WRITTEN TASK =>
Change every "locality" in the items below to "site", and leave all other text as it is.

MATERIAL SHOWN =>

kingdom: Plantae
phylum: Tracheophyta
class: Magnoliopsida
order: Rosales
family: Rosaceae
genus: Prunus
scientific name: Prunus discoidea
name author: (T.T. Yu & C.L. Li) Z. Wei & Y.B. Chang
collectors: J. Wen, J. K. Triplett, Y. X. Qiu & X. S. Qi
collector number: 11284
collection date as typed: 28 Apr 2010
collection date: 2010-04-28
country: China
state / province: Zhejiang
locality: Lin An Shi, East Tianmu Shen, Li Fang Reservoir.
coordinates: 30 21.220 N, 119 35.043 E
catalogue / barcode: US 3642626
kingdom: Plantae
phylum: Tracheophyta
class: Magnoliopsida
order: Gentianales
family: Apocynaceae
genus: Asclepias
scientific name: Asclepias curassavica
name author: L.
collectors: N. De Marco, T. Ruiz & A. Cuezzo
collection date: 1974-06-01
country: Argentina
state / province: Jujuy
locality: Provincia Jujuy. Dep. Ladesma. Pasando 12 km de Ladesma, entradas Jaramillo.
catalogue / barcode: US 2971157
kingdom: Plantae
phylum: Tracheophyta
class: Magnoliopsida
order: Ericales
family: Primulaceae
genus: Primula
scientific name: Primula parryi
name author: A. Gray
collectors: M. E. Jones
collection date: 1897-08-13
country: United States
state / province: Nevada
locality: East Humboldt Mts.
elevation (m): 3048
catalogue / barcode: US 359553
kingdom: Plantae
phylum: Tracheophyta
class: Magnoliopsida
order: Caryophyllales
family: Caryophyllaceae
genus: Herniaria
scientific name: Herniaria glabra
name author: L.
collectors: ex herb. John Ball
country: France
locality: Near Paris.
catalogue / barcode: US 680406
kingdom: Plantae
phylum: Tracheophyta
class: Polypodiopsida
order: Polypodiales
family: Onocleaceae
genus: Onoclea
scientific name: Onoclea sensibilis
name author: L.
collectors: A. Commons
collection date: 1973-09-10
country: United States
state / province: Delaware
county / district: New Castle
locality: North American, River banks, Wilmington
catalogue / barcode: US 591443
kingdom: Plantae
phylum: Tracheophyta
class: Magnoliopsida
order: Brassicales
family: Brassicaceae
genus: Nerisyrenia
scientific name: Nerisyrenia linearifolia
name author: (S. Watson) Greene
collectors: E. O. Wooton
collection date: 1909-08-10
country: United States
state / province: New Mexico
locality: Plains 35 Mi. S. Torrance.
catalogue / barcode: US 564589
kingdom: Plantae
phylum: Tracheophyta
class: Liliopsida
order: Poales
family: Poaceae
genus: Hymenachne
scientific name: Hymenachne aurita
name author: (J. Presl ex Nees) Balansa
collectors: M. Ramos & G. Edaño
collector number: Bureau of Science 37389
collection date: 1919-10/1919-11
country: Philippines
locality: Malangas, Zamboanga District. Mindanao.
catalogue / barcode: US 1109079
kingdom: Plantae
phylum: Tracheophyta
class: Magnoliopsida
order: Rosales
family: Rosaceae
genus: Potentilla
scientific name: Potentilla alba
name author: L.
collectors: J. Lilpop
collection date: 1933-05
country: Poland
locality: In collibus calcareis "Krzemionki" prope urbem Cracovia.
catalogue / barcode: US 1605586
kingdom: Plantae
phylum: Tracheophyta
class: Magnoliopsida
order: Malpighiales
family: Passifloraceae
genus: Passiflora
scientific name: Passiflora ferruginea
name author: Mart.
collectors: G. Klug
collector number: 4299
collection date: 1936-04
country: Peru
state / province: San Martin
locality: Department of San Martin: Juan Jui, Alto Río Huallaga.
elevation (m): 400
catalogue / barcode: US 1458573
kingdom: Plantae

WRITTEN REPLY =>
kingdom: Plantae
phylum: Tracheophyta
class: Magnoliopsida
order: Rosales
family: Rosaceae
genus: Prunus
scientific name: Prunus discoidea
name author: (T.T. Yu & C.L. Li) Z. Wei & Y.B. Chang
collectors: J. Wen, J. K. Triplett, Y. X. Qiu & X. S. Qi
collector number: 11284
collection date as typed: 28 Apr 2010
collection date: 2010-04-28
country: China
state / province: Zhejiang
site: Lin An Shi, East Tianmu Shen, Li Fang Reservoir.
coordinates: 30 21.220 N, 119 35.043 E
catalogue / barcode: US 3642626
kingdom: Plantae
phylum: Tracheophyta
class: Magnoliopsida
order: Gentianales
family: Apocynaceae
genus: Asclepias
scientific name: Asclepias curassavica
name author: L.
collectors: N. De Marco, T. Ruiz & A. Cuezzo
collection date: 1974-06-01
country: Argentina
state / province: Jujuy
site: Provincia Jujuy. Dep. Ladesma. Pasando 12 km de Ladesma, entradas Jaramillo.
catalogue / barcode: US 2971157
kingdom: Plantae
phylum: Tracheophyta
class: Magnoliopsida
order: Ericales
family: Primulaceae
genus: Primula
scientific name: Primula parryi
name author: A. Gray
collectors: M. E. Jones
collection date: 1897-08-13
country: United States
state / province: Nevada
site: East Humboldt Mts.
elevation (m): 3048
catalogue / barcode: US 359553
kingdom: Plantae
phylum: Tracheophyta
class: Magnoliopsida
order: Caryophyllales
family: Caryophyllaceae
genus: Herniaria
scientific name: Herniaria glabra
name author: L.
collectors: ex herb. John Ball
country: France
site: Near Paris.
catalogue / barcode: US 680406
kingdom: Plantae
phylum: Tracheophyta
class: Polypodiopsida
order: Polypodiales
family: Onocleaceae
genus: Onoclea
scientific name: Onoclea sensibilis
name author: L.
collectors: A. Commons
collection date: 1973-09-10
country: United States
state / province: Delaware
county / district: New Castle
site: North American, River banks, Wilmington
catalogue / barcode: US 591443
kingdom: Plantae
phylum: Tracheophyta
class: Magnoliopsida
order: Brassicales
family: Brassicaceae
genus: Nerisyrenia
scientific name: Nerisyrenia linearifolia
name author: (S. Watson) Greene
collectors: E. O. Wooton
collection date: 1909-08-10
country: United States
state / province: New Mexico
site: Plains 35 Mi. S. Torrance.
catalogue / barcode: US 564589
kingdom: Plantae
phylum: Tracheophyta
class: Liliopsida
order: Poales
family: Poaceae
genus: Hymenachne
scientific name: Hymenachne aurita
name author: (J. Presl ex Nees) Balansa
collectors: M. Ramos & G. Edaño
collector number: Bureau of Science 37389
collection date: 1919-10/1919-11
country: Philippines
site: Malangas, Zamboanga District. Mindanao.
catalogue / barcode: US 1109079
kingdom: Plantae
phylum: Tracheophyta
class: Magnoliopsida
order: Rosales
family: Rosaceae
genus: Potentilla
scientific name: Potentilla alba
name author: L.
collectors: J. Lilpop
collection date: 1933-05
country: Poland
site: In collibus calcareis "Krzemionki" prope urbem Cracovia.
catalogue / barcode: US 1605586
kingdom: Plantae
phylum: Tracheophyta
class: Magnoliopsida
order: Malpighiales
family: Passifloraceae
genus: Passiflora
scientific name: Passiflora ferruginea
name author: Mart.
collectors: G. Klug
collector number: 4299
collection date: 1936-04
country: Peru
state / province: San Martin
site: Department of San Martin: Juan Jui, Alto Río Huallaga.
elevation (m): 400
catalogue / barcode: US 1458573
kingdom: Plantae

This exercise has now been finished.